EXERCISE DESCRIPTION:
Please quote the passage from the 2010 Caribbean Cup qualification text below, starting with "2. Greater goal" and going on through "scored in all group matches.".

SOURCE TEXT:

= 2010 Caribbean Cup qualification =

The qualifying competition for the 2010 Caribbean Championship was a football tournament held from 2 October to 14 November 2010 to determine the qualifying teams for the 2010 Caribbean Championship. 21 teams entered the qualifying competition (hosts Martinique and title holders Jamaica automatically qualified), with six teams qualifying for the final tournament. The tournament was played over two rounds. In the first round, the 15 lowest ranked teams competed in three groups of four and one group of three in a round-robin. The winners of the four groups and the two best runners-up of the three groups of four advanced to the second round. In the second round, the six qualifying teams from the first round joined the second through seventh highest ranked teams from the 2008 Caribbean Championship to compete in three groups of four in a round-robin. The two best teams from each group advanced to join Martinique and Jamaica in the final tournament.

==First round==
The four group winners along with the two best second-place teams from Groups A, B, and C advanced to Qualifying Group Stage Two.

- Tiebreakers (apply to all group stages)
1. Greater number of points in matches between the tied teams.
2. Greater goal difference in matches between the tied teams (if more than two teams finish equal on points).
3. Greater number of goals scored in matches among the tied teams (if more than two teams finish equal on points).
4. Greater goal difference in all group matches.
5. Greater number of goals scored in all group matches.
6. Drawing of lots.

===Group A===
Played in Puerto Rico from 2–6 October.

INFORMATION GIVEN:
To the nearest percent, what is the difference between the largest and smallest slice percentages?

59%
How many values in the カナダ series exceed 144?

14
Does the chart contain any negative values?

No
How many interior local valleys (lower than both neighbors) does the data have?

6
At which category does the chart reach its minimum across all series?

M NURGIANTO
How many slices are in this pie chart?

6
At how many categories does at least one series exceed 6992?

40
* * *
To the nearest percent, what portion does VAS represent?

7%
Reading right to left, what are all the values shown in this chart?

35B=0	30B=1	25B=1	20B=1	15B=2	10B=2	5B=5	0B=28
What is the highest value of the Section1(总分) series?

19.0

REPLY TO THE EXERCISE:
2. Greater goal difference in matches between the tied teams (if more than two teams finish equal on points).
3. Greater number of goals scored in matches among the tied teams (if more than two teams finish equal on points).
4. Greater goal difference in all group matches.
5. Greater number of goals scored in all group matches.